By Paula Marantz Cohen
15 April 2019
I just came from a performance of Giselle, the classic ballet in which the heroine, a peasant girl, falls in love with a prince and then dies when she discovers that he is betrothed to a noblewoman. I love this ballet and watched it with rapt attention, but I was struck, in the context of our #MeToo moment, of its problematic appeal and that of other ballets that I love like Sleeping Beauty, Romeo and Juliet, and Swan Lake.
Not for the first time, but more strongly, I was brought up short by the contradictions inherent in what I was seeing. One cannot separate a classical ballet of this kind from its reliance on extreme, stereotypical gender representation. The tutu is a frilly exaggeration of a woman’s hips and the longer skirt is its more romanticized extension, not to mention the diaphanous nightgowns that figure in sleep-walking scenes and bedroom encounters. The male dancer is the support, the prop and pander, to this gauzy female caricature. Often the ballerina dies — in Kenneth MacMillan’s Romeo and Juliet there is a duet, if it can be called that, with Juliet’s lifeless body. Ballet also demands rigorous physical conformity from the female dancer. She must be of a certain height and weight, must have a certain leg length, and must possess good turn-out and feet. (My teacher informed me that I had none of these at age 12.) The male dancer, by contrast, is mostly defined by his bulging codpiece and delineated buttocks. So long as male dancers can jump and support their partners, they can be more variable in their physique.

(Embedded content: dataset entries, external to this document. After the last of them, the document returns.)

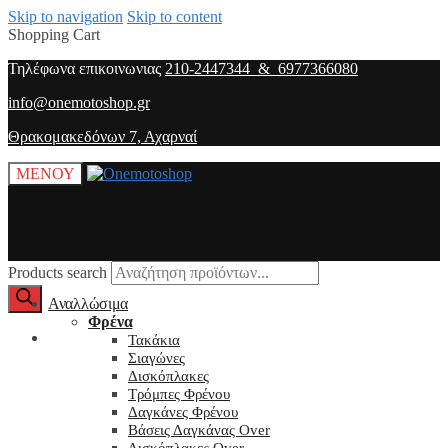
Skip to navigation
Skip to content
Shopping Cart
Τηλέφωνα επικοινωνιας
210-2447344 & 6977366080
info@onemotoshop.gr
Θρακομακεδόνων 7, Αχαρναί
ΜΕΝΟΥ
Products search
Αναλλώσιμα
Φρένα
O λογαριασμός μου
Τακάκια
Σιαγώνες
Δισκόπλακες
Τρόμπες Φρένου
Δαγκάνες Φρένου
Βάσεις Δαγκάνας Over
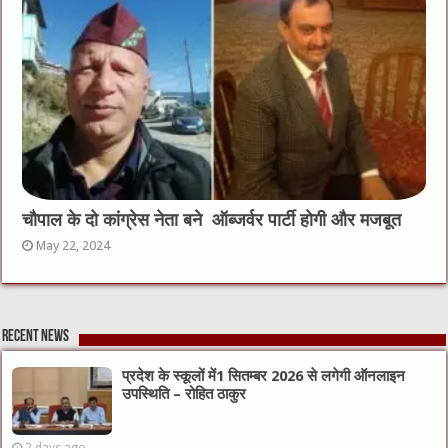
चौपाल के दो कांग्रेस नेता बने ऑब्जर्वर पार्टी होगी और मजबूत
May 22, 2024
Recent News
प्रदेश के स्कूलों में1 सितम्बर 2026 से लगेगी ऑनलाइन
उपस्थिति – रोहित ठाकुर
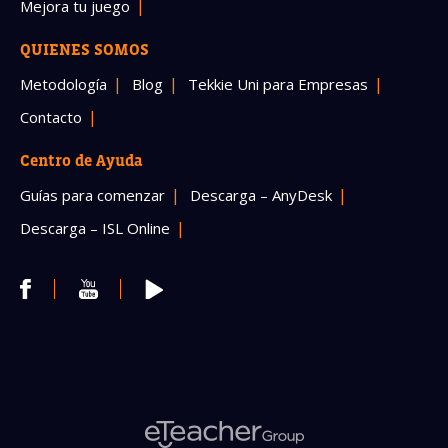
Mejora tu juego
QUIENES SOMOS
Metodología
Blog
Tekkie Uni para Empresas
Contacto
Centro de Ayuda
Guías para comenzar
Descarga – AnyDesk
Descarga – ISL Online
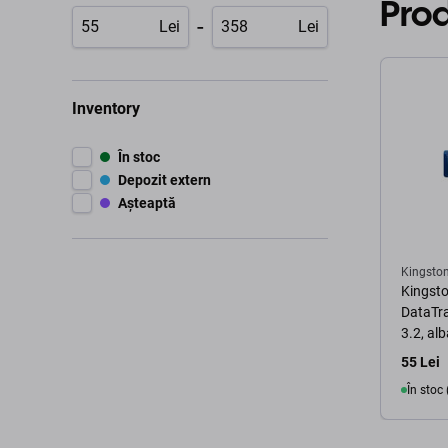
Pro
-
Lei
Lei
Inventory
În stoc
Depozit extern
Așteaptă
Kingsto
Kingsto
DataTra
3.2, al
55 Lei
În stoc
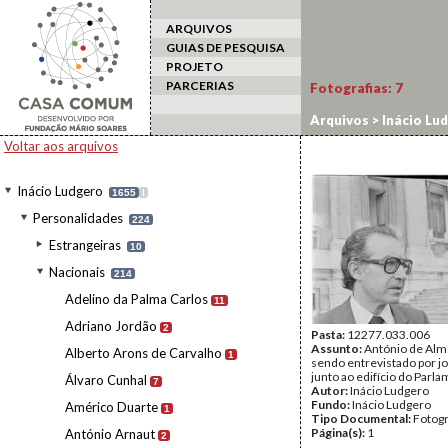
ARQUIVOS
GUIAS DE PESQUISA
PROJETO
PARCERIAS
Fotografias:
7
Arquivos
>
Inácio Lu
Voltar aos arquivos
Inácio Ludgero
1655
I
Personalidades
224
Estrangeiras
10
Nacionais
214
Adelino da Palma Carlos
11
Adriano Jordão
2
Pasta:
12277.033.006
Assunto:
António de Alm
Alberto Arons de Carvalho
1
sendo entrevistado por jo
junto ao edifício do Parl
Álvaro Cunhal
7
Autor:
Inácio Ludgero
Fundo:
Inácio Ludgero
Américo Duarte
1
Tipo Documental:
Fotogr
Página(s):
1
António Arnaut
2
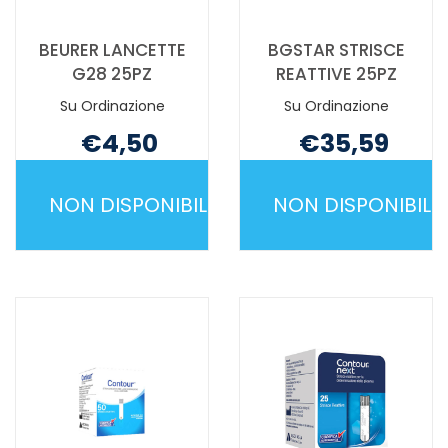
BEURER LANCETTE
BGSTAR STRISCE
G28 25PZ
REATTIVE 25PZ
Su Ordinazione
Su Ordinazione
€4,50
€35,59
Non mutuabile
Non mutuabile
NON DISPONIBILE
NON DISPONIBILE
BEURER
BGSTAR
LANCETTE
STRISCE
G28
REATTIVE
25PZ NON
25PZ NON
È
È
DISPONIBILE
DISPONIBILE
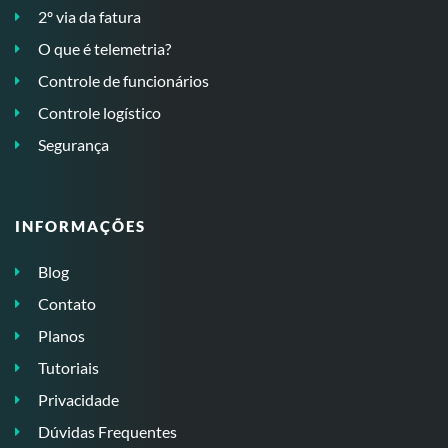
2º via da fatura
O que é telemetria?
Controle de funcionários
Controle logístico
Segurança
INFORMAÇÕES
Blog
Contato
Planos
Tutoriais
Privacidade
Dúvidas Frequentes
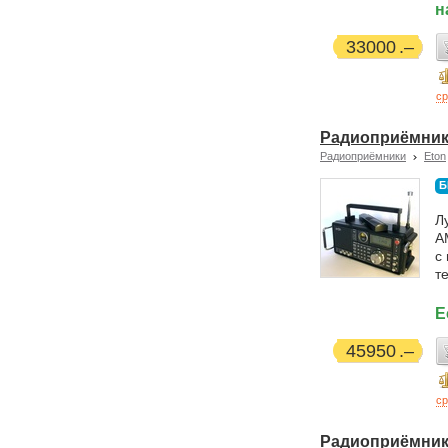
н
33000
ср
Радиоприёмник E
Радиоприёмники
Eton
Б
Л
A
с
т
Е
45950
ср
Радиоприёмник 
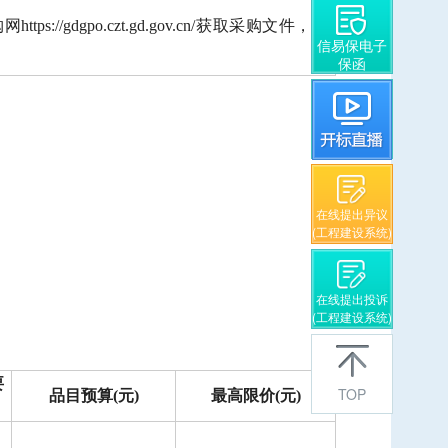
dgpo.czt.gd.gov.cn/获取采购文件，并
信易保电子
保函
在线提出异议
(工程建设系统)
在线提出投诉
(工程建设系统)
要
TOP
品目预算
(元)
最高限价
(元)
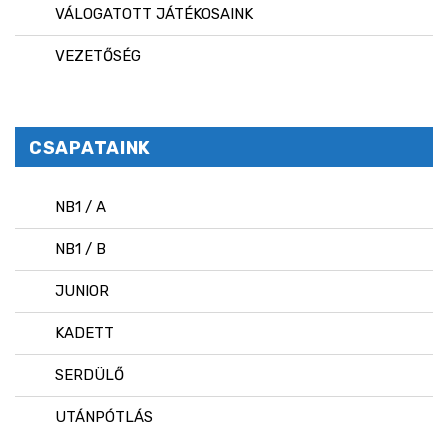
VÁLOGATOTT JÁTÉKOSAINK
VEZETŐSÉG
CSAPATAINK
NB1 / A
NB1 / B
JUNIOR
KADETT
SERDÜLŐ
UTÁNPÓTLÁS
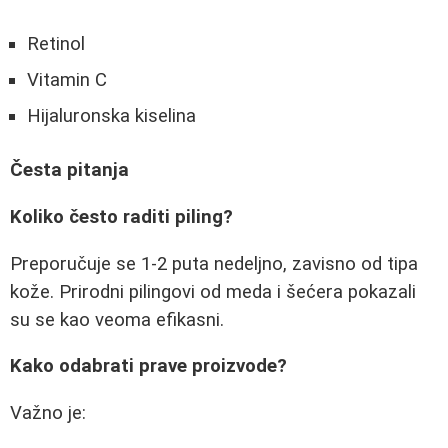
Retinol
Vitamin C
Hijaluronska kiselina
Česta pitanja
Koliko često raditi piling?
Preporučuje se 1-2 puta nedeljno, zavisno od tipa
kože. Prirodni pilingovi od meda i šećera pokazali
su se kao veoma efikasni.
Kako odabrati prave proizvode?
Važno je:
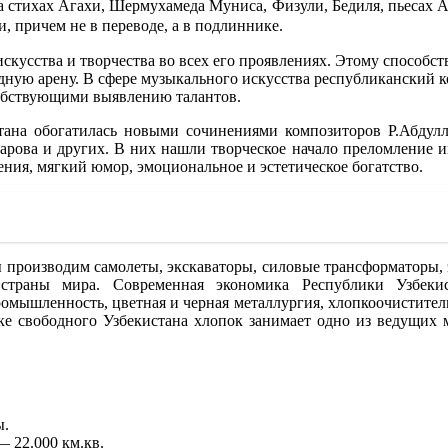
стихах Агахи, Шермухамеда Муниса, Физули, Бедиля, пьесах Аб
, причем не в переводе, а в подлиннике.
скусства и творчества во всех его проявлениях. Этому способс
одную арену. В сфере музыкального искусства республикански
обствующими выявлению талантов.
стана обогатилась новыми сочинениями композиторов Р.Абдулл
зарова и других. В них нашли творческое начало преломление 
ния, мягкий юмор, эмоциональное и эстетическое богатство.
Мы производим самолеты, экскаваторы, силовые трансформаторы,
страны мира. Современная экономика Республики Узбекист
омышленность, цветная и черная металлургия, хлопкоочиститель
ке свободного Узбекистана хлопок занимает одно из ведущих м
ы.
— 22.000 км.кв.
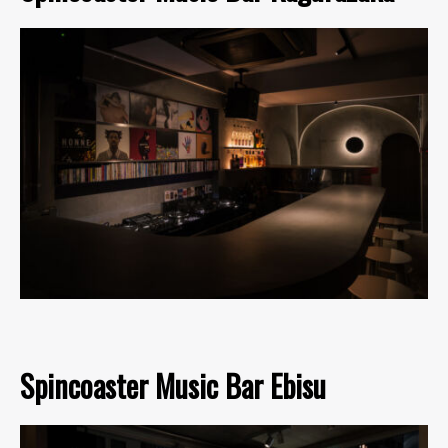
Spincoaster Music Bar Ebisu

But what strikes me the most as dramatically regressive, while also being the locus of my fascination, are the pointe shoes that ballerinas wear. (Male dancers don’t wear them, except in the most unconventional circumstances.) I have always been besotted by them. Despite having been told early on that I had no future as a ballerina, I somehow managed to acquire a pair and take a few lessons in them in my late teens. Just looking at those pink satin contraptions, or if you will, cages, for the feet still gives me a jolt of pleasure.